Montag, 21. Dezember 2009

Bauern geraten in ein Dilemma





Dass Österreichs Bauern in der EU schon jetzt Umwelt-Musterschüler sind, kann ihnen in Zukunft schaden.


HANS GMEINER Brüssel (SN). Umweltauflagen und Umweltmaßnahmen werden für die Bauern in Zukunft noch bedeutender werden als bisher. Denn künftig soll die EU-Agrarpolitik die Vergabe von Mitteln stärker an die Einhaltung von Umweltvorschriften binden – so zumindest der derzeitige Stand der Diskussion über die Gestaltung der Agrarpolitik nach 2013. Statt allgemeiner Betriebsprämien, die man kürzen will, sollen für die Bauern Prämien für die Teilnahme an Umweltprogrammen als Einkommensbestandteil eine wesentlich größere Rolle spielen als bisher.

Österreichs Bauern könnte das besonders unter Druck bringen. Während für die Bauern in den meisten anderen EU-Staaten der Einstieg in Umweltprogramme und andere Maßnahmen im Bereich Ländliche Entwicklung die Möglichkeit bietet, Einbußen bei den Betriebsprämien und damit beim Einkommen auszugleichen, tun sich Österreichs Bauern schwer damit. Denn sie gelten schon jetzt als EU-Musterschüler, was Umfang und Nutzung von Umweltprogrammen und Mitteln aus dem Titel Ländliche Entwicklung anlangt. Was nun in Brüssel diskutiert wird, ist bereits seit Jahren Kurs der heimischen Agrarpolitik. Entsprechend schwierig ist eine weitere Ausweitung.

Während EU-weit derzeit nur 21 Prozent der Agrarausgaben auf die Ländliche Entwicklung und damit auch auf Umweltmaßnahmen entfallen, ist das Verhältnis in Österreich traditionell seit Langem nahezu umgekehrt. Unter Berücksichtigung der Beiträge der Bundesländer liegt bei uns der Anteil der Ausgaben für Agrarumweltprogramme, Bergbauernzuschüsse und Investitionsförderungen für Projekte im ländlichen Raum bei 68 Prozent (von Gesamtmitteln in der Höhe von knapp 1,8 Mrd. Euro). Das ist, was den prozentuellen Anteil betrifft, europaweit ein Rekordwert.

Zwischen 30 Maßnahmen können die Bauern wählen.

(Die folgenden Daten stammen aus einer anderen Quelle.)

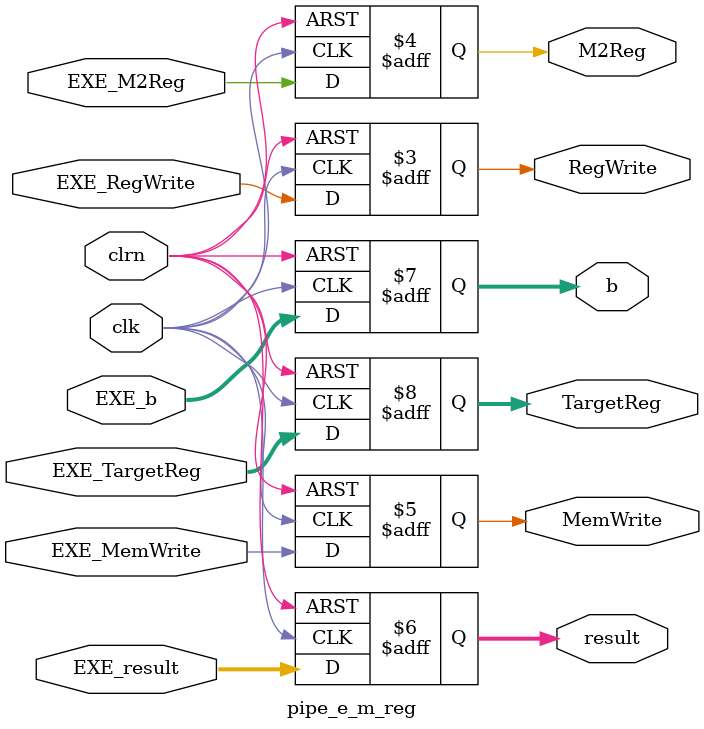
<source format=v>
module pipe_e_m_reg(
  EXE_RegWrite,EXE_M2Reg,EXE_MemWrite,
  EXE_result,EXE_b,EXE_TargetReg,
  clk,clrn,
  RegWrite,M2Reg,MemWrite,
  result,b,TargetReg
);
    input EXE_RegWrite,EXE_M2Reg,EXE_MemWrite;
    input clk,clrn;
    input [31:0] EXE_result,EXE_b;
    input [ 4:0] EXE_TargetReg;

    output reg RegWrite,M2Reg,MemWrite;
    output reg [31:0] result, b;
    output reg [ 4:0] TargetReg;

    always @(negedge clrn or posedge clk) begin
      if (clrn == 0) begin
        RegWrite  <= 0 ;        M2Reg    <= 0 ;
        MemWrite  <= 0 ;        result   <= 0 ;
        b         <= 0 ;        TargetReg<= 0 ;
      end else begin
        RegWrite  <= EXE_RegWrite ;   M2Reg    <= EXE_M2Reg     ;
        MemWrite  <= EXE_MemWrite ;   result   <= EXE_result    ;
        b         <= EXE_b        ;   TargetReg<= EXE_TargetReg ;        
      end
    end
    
endmodule // pipe_e_m_reg
</source>
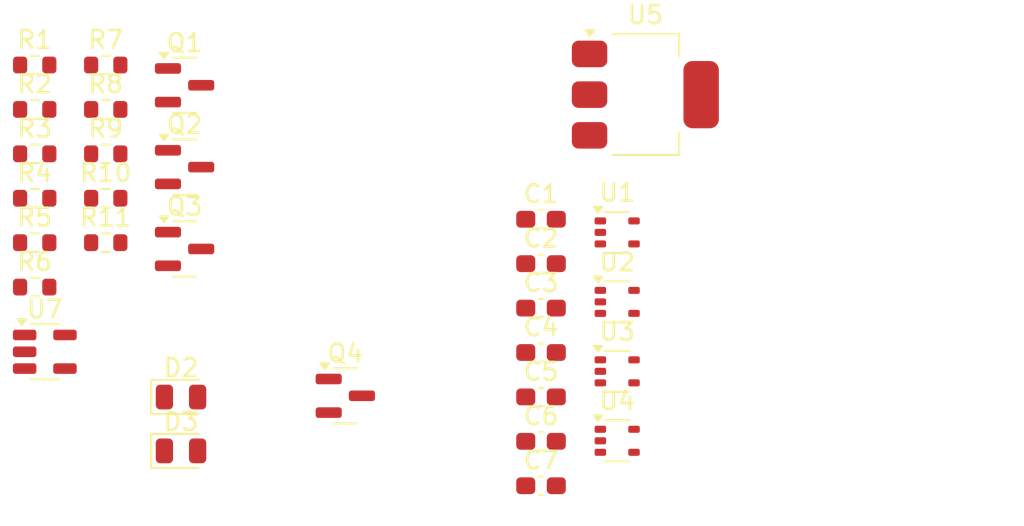
<source format=kicad_pcb>
(kicad_pcb
	(version 20240108)
	(generator "pcbnew")
	(generator_version "8.0")
	(general
		(thickness 1.6)
		(legacy_teardrops no)
	)
	(paper "A4")
	(layers
		(0 "F.Cu" signal)
		(31 "B.Cu" signal)
		(32 "B.Adhes" user "B.Adhesive")
		(33 "F.Adhes" user "F.Adhesive")
		(34 "B.Paste" user)
		(35 "F.Paste" user)
		(36 "B.SilkS" user "B.Silkscreen")
		(37 "F.SilkS" user "F.Silkscreen")
		(38 "B.Mask" user)
		(39 "F.Mask" user)
		(40 "Dwgs.User" user "User.Drawings")
		(41 "Cmts.User" user "User.Comments")
		(42 "Eco1.User" user "User.Eco1")
		(43 "Eco2.User" user "User.Eco2")
		(44 "Edge.Cuts" user)
		(45 "Margin" user)
		(46 "B.CrtYd" user "B.Courtyard")
		(47 "F.CrtYd" user "F.Courtyard")
		(48 "B.Fab" user)
		(49 "F.Fab" user)
		(50 "User.1" user)
		(51 "User.2" user)
		(52 "User.3" user)
		(53 "User.4" user)
		(54 "User.5" user)
		(55 "User.6" user)
		(56 "User.7" user)
		(57 "User.8" user)
		(58 "User.9" user)
	)
	(setup
		(pad_to_mask_clearance 0)
		(allow_soldermask_bridges_in_footprints no)
		(pcbplotparams
			(layerselection 0x00010fc_ffffffff)
			(plot_on_all_layers_selection 0x0000000_00000000)
			(disableapertmacros no)
			(usegerberextensions no)
			(usegerberattributes yes)
			(usegerberadvancedattributes yes)
			(creategerberjobfile yes)
			(dashed_line_dash_ratio 12.000000)
			(dashed_line_gap_ratio 3.000000)
			(svgprecision 4)
			(plotframeref no)
			(viasonmask no)
			(mode 1)
			(useauxorigin no)
			(hpglpennumber 1)
			(hpglpenspeed 20)
			(hpglpendiameter 15.000000)
			(pdf_front_fp_property_popups yes)
			(pdf_back_fp_property_popups yes)
			(dxfpolygonmode yes)
			(dxfimperialunits yes)
			(dxfusepcbnewfont yes)
			(psnegative no)
			(psa4output no)
			(plotreference yes)
			(plotvalue yes)
			(plotfptext yes)
			(plotinvisibletext no)
			(sketchpadsonfab no)
			(subtractmaskfromsilk no)
			(outputformat 1)
			(mirror no)
			(drillshape 1)
			(scaleselection 1)
			(outputdirectory "")
		)
	)
	(net 0 "")
	(net 1 "+12V")
	(net 2 "GND")
	(net 3 "+5V")
	(net 4 "Net-(C5-Pad1)")
	(net 5 "Net-(D2-A)")
	(net 6 "Net-(D3-A)")
	(net 7 "Net-(Q1-G)")
	(net 8 "/SET")
	(net 9 "Net-(Q2-S)")
	(net 10 "IMD_Error")
	(net 11 "Net-(Q3-S)")
	(net 12 "BMS_Error")
	(net 13 "Net-(Q4-D)")
	(net 14 "Net-(Q4-G)")
	(net 15 "Net-(U7-+)")
	(net 16 "Net-(R6-Pad1)")
	(net 17 "Net-(R10-Pad2)")
	(net 18 "Net-(R11-Pad1)")
	(net 19 "/Trigger")
	(net 20 "/Q")
	(net 21 "/Q'")
	(net 22 "/RESET")
	(footprint "Package_TO_SOT_SMD:SOT-23" (layer "F.Cu") (at 94.128 101.176))
	(footprint "Package_TO_SOT_SMD:SOT-23" (layer "F.Cu") (at 94.128 91.926))
	(footprint "Capacitor_SMD:C_0603_1608Metric_Pad1.08x0.95mm_HandSolder" (layer "F.Cu") (at 114.252 112.047))
	(footprint "Resistor_SMD:R_0603_1608Metric" (layer "F.Cu") (at 89.678 100.821))
	(footprint "Resistor_SMD:R_0603_1608Metric" (layer "F.Cu") (at 85.668 95.801))
	(footprint "Resistor_SMD:R_0603_1608Metric" (layer "F.Cu") (at 85.668 90.781))
	(footprint "Capacitor_SMD:C_0603_1608Metric_Pad1.08x0.95mm_HandSolder" (layer "F.Cu") (at 114.252 107.027))
	(footprint "LED_SMD:LED_0805_2012Metric" (layer "F.Cu") (at 93.928 109.546))
	(footprint "Capacitor_SMD:C_0603_1608Metric_Pad1.08x0.95mm_HandSolder" (layer "F.Cu") (at 114.252 109.537))
	(footprint "Capacitor_SMD:C_0603_1608Metric_Pad1.08x0.95mm_HandSolder" (layer "F.Cu") (at 114.252 114.557))
	(footprint "Resistor_SMD:R_0603_1608Metric" (layer "F.Cu") (at 89.678 93.291))
	(footprint "Resistor_SMD:R_0603_1608Metric" (layer "F.Cu") (at 85.668 98.311))
	(footprint "Capacitor_SMD:C_0603_1608Metric_Pad1.08x0.95mm_HandSolder" (layer "F.Cu") (at 114.252 99.497))
	(footprint "Package_TO_SOT_SMD:SOT-223-3_TabPin2" (layer "F.Cu") (at 120.142 92.456))
	(footprint "LED_SMD:LED_0805_2012Metric" (layer "F.Cu") (at 93.928 112.586))
	(footprint "Resistor_SMD:R_0603_1608Metric" (layer "F.Cu") (at 89.678 95.801))
	(footprint "Package_TO_SOT_SMD:SOT-23" (layer "F.Cu") (at 103.2025 109.474))
	(footprint "Capacitor_SMD:C_0603_1608Metric_Pad1.08x0.95mm_HandSolder" (layer "F.Cu") (at 114.252 102.007))
	(footprint "Package_TO_SOT_SMD:SOT-353_SC-70-5" (layer "F.Cu") (at 118.552 100.242))
	(footprint "Resistor_SMD:R_0603_1608Metric" (layer "F.Cu") (at 85.668 100.821))
	(footprint "Package_TO_SOT_SMD:SOT-353_SC-70-5" (layer "F.Cu") (at 118.552 104.167))
	(footprint "Package_TO_SOT_SMD:SOT-23" (layer "F.Cu") (at 94.128 96.551))
	(footprint "Resistor_SMD:R_0603_1608Metric" (layer "F.Cu") (at 89.678 98.311))
	(footprint "Package_TO_SOT_SMD:SOT-23-5" (layer "F.Cu") (at 86.238 106.986))
	(footprint "Resistor_SMD:R_0603_1608Metric" (layer "F.Cu") (at 85.668 103.331))
	(footprint "Resistor_SMD:R_0603_1608Metric" (layer "F.Cu") (at 85.668 93.291))
	(footprint "Capacitor_SMD:C_0603_1608Metric_Pad1.08x0.95mm_HandSolder" (layer "F.Cu") (at 114.252 104.517))
	(footprint "Resistor_SMD:R_0603_1608Metric" (layer "F.Cu") (at 89.678 90.781))
	(footprint "Package_TO_SOT_SMD:SOT-353_SC-70-5" (layer "F.Cu") (at 118.552 112.017))
	(footprint "Package_TO_SOT_SMD:SOT-353_SC-70-5" (layer "F.Cu") (at 118.552 108.092))
)

</source>
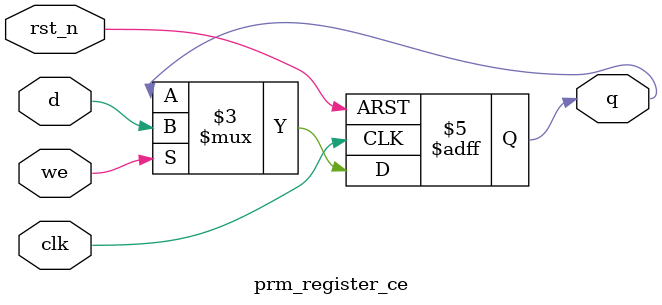
<source format=v>

module prm_register_ce
#(
    parameter WIDTH = 1
)
(
    input                        clk,
    input                        rst_n,
    input                        we,
    input      [ WIDTH - 1 : 0 ] d,
    output reg [ WIDTH - 1 : 0 ] q
);
    localparam RESET = { WIDTH { 1'b0 } };
    
    always @ (posedge clk or negedge rst_n)
        if(~rst_n)
            q <= RESET;
        else
            if(we) q <= d;
endmodule

</source>
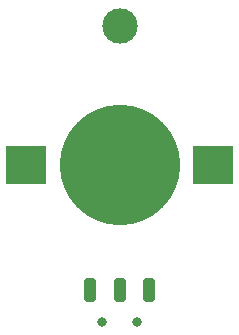
<source format=gbr>
%TF.GenerationSoftware,KiCad,Pcbnew,(6.0.2-0)*%
%TF.CreationDate,2022-04-12T20:56:32+02:00*%
%TF.ProjectId,Blinky,426c696e-6b79-42e6-9b69-6361645f7063,rev?*%
%TF.SameCoordinates,Original*%
%TF.FileFunction,Soldermask,Bot*%
%TF.FilePolarity,Negative*%
%FSLAX46Y46*%
G04 Gerber Fmt 4.6, Leading zero omitted, Abs format (unit mm)*
G04 Created by KiCad (PCBNEW (6.0.2-0)) date 2022-04-12 20:56:32*
%MOMM*%
%LPD*%
G01*
G04 APERTURE LIST*
G04 Aperture macros list*
%AMRoundRect*
0 Rectangle with rounded corners*
0 $1 Rounding radius*
0 $2 $3 $4 $5 $6 $7 $8 $9 X,Y pos of 4 corners*
0 Add a 4 corners polygon primitive as box body*
4,1,4,$2,$3,$4,$5,$6,$7,$8,$9,$2,$3,0*
0 Add four circle primitives for the rounded corners*
1,1,$1+$1,$2,$3*
1,1,$1+$1,$4,$5*
1,1,$1+$1,$6,$7*
1,1,$1+$1,$8,$9*
0 Add four rect primitives between the rounded corners*
20,1,$1+$1,$2,$3,$4,$5,0*
20,1,$1+$1,$4,$5,$6,$7,0*
20,1,$1+$1,$6,$7,$8,$9,0*
20,1,$1+$1,$8,$9,$2,$3,0*%
G04 Aperture macros list end*
%ADD10C,3.000000*%
%ADD11C,0.800000*%
%ADD12RoundRect,0.250000X-0.250000X-0.750000X0.250000X-0.750000X0.250000X0.750000X-0.250000X0.750000X0*%
%ADD13R,3.500000X3.300000*%
%ADD14C,10.200000*%
G04 APERTURE END LIST*
D10*
%TO.C,H1*%
X193050000Y-42170000D03*
%TD*%
D11*
%TO.C,SW1*%
X191550000Y-67266401D03*
X194550000Y-67266401D03*
D12*
X190550000Y-64516401D03*
X193050000Y-64516401D03*
X195550000Y-64516401D03*
%TD*%
D13*
%TO.C,BT1*%
X200950000Y-53990000D03*
X185150000Y-53990000D03*
D14*
X193050000Y-53990000D03*
%TD*%
M02*

</source>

Der Bogen reicht von Biolandwirtschaft über Maßnahmen zur Düngerbeschränkung bis zu speziellen Tierhaltungsformen. Auch wenn die Bauern über die Auflagen und die damit verbundene Bürokratie mitunter laut klagen, nutzen sie das Angebot. 120.000 Landwirte nehmen an diesen Programm teil.

Der Spielraum, dieses Einkommensstandbein auszubauen, ist denkbar gering, zumal große Posten wie die Bergbauernzuschüsse schon jetzt außer Streit gestellt sind. In Brüssel weiß man um das Dilemma, auf das Österreich zusteuert. „Die Anforderungen an die Bauern sind sehr hoch und die Frage ist, wie weit man noch gehen kann“, sagt der gebürtige Steirer Peter Kaltenegger von der Generaldirektion Landwirtschaft in der EU-Kommission. „Wir wollen ja, dass die Landwirte mitmachen, um unsere Ziele etwa auch im Bereich Umwelt zu erreichen.“

Der Druck ist auch in Brüssel groß. „Es gibt momentan eine sehr ungute Orientierung der Umweltdiskussion in Richtung Schutz von Boden, Wasser und Luft“, befindet Martin Scheele, in der Generaldirektion Landwirtschaft für die Themen Umwelt, GVO und genetische Ressourcen zuständig. Er befürchtet, dass dabei das Kind mit dem Bad ausgeschüttet wird. „Wir müssen uns auf widrigere Verhältnisse einstellen“.

Was wirklich kommt, weiß freilich noch niemand. „Die Zukunft steht in den Sternen“, sagt Kaltenegger. Dass der Ende Jänner ins Amt kommende neue Agrarkommissar aus Rumänien, Dacian Ciolos, die laufende Diskussion großartig umdrehen wird, gilt als unwahrscheinlich. Aber immerhin redet in Zukunft wieder ein Österreicher ganz oben mit: Ciolos holte mit Georg Häusler einen Österreicher als Kabinettschef.